Aujourd’hui encore, le mouvement culturel du punk, devenu un effet de mode, fascine. Cette année, le célèbre tube «London Calling» des Clash fête ses 40 ans. Outre Manche, les Punks Français fêtent eux aussi leur 40è anniversaire, à cette occasion, le musée de la Sacem consacre depuis le 21 janvier, une exposition au mouvement anarchiste qui a secoué la France au début des années 70. Londres Mag a décidé de faire un saut dans le passé afin de ne pas oublier que c’est à Londres que le Punk a pris racine.
Un passé No Future
Londres, milieu des années 70, le pays est enclin à une crise, les jeunes issus des classes moyennes, fils et filles d’ouvriers sans le sous décident qu’il est temps de lancer une révolution.

» Données fournies:

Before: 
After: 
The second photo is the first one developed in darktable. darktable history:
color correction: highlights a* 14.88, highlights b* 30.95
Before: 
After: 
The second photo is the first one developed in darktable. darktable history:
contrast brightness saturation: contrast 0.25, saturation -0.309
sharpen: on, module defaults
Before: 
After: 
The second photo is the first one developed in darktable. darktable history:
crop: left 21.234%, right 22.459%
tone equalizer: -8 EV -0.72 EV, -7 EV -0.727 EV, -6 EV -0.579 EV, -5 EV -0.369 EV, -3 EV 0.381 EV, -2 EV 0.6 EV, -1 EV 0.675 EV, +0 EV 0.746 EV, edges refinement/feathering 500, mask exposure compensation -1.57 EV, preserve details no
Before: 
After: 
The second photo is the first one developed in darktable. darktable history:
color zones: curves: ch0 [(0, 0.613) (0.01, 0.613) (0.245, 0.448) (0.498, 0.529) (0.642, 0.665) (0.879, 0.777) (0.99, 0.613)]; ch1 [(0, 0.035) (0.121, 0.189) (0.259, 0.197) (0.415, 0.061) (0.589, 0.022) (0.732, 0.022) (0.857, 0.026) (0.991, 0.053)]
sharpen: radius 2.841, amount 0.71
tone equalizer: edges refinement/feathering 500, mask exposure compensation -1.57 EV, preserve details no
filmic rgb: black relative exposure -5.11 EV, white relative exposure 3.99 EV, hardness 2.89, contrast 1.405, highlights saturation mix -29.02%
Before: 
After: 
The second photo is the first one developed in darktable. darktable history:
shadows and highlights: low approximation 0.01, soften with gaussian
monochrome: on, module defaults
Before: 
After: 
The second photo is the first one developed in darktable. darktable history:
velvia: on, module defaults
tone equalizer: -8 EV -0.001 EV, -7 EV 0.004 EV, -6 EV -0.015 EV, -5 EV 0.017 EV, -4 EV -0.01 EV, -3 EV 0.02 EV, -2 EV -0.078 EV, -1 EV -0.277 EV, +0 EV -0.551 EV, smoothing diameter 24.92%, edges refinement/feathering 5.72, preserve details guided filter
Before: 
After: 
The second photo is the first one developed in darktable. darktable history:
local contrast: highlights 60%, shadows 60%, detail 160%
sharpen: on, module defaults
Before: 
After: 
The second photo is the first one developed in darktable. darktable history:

» Travail à faire:
- 1) Recopiez les rangées depuis leur toute première ligne jusqu'à celle qui contient « tone equalizer: -8 EV -0.72 », celle-ci comprise, en changeant « developed » en « processed » et en laissant tout le reste intact.
- 2) Poursuivez l'extrait sur le punk à Londres après sa dernière phrase.

» Réponses par tâche:
- 1)
Before: 
After: 
The second photo is the first one processed in darktable. darktable history:
color correction: highlights a* 14.88, highlights b* 30.95
Before: 
After: 
The second photo is the first one processed in darktable. darktable history:
contrast brightness saturation: contrast 0.25, saturation -0.309
sharpen: on, module defaults
Before: 
After: 
The second photo is the first one processed in darktable. darktable history:
crop: left 21.234%, right 22.459%
tone equalizer: -8 EV -0.72 EV, -7 EV -0.727 EV, -6 EV -0.579 EV, -5 EV -0.369 EV, -3 EV 0.381 EV, -2 EV 0.6 EV, -1 EV 0.675 EV, +0 EV 0.746 EV, edges refinement/feathering 500, mask exposure compensation -1.57 EV, preserve details no

- 2)
La contre-culture s’exprime d’abord par le Do it Yourself de ces jeunes qui craignent pour leur avenir. Cette pratique se voulait inventive et personnelle et a ouvert la porte à de nombreuses créations vestimentaires mais pas uniquement …
« Ils provoquent, par l’accoutrement et par le geste, ce sont les punks. Punk ça veut dire paumé, raté, minable. Autrefois c’était une insulte, aujourd’hui être punk, avoir l’air taré, c’est une aspiration. » Ce genre de discours, c’est ce qu’on pouvait entendre sur les chaînes de télévisions françaises notamment lors du mouvement de Mont-de-Marsan. Ce festival a rassemblé de nombreux punks français et d’Outre-Manche lors de cet évènement musical.
Mais l’esprit punk c’était avant tout exprimer son mécontentement, son ras le bol du baba-coolisme, du disco, du capitalisme, de l’oppression. Être punk représentait autre chose que le simple fait de vouloir déranger. C’était une revendication, une révolte.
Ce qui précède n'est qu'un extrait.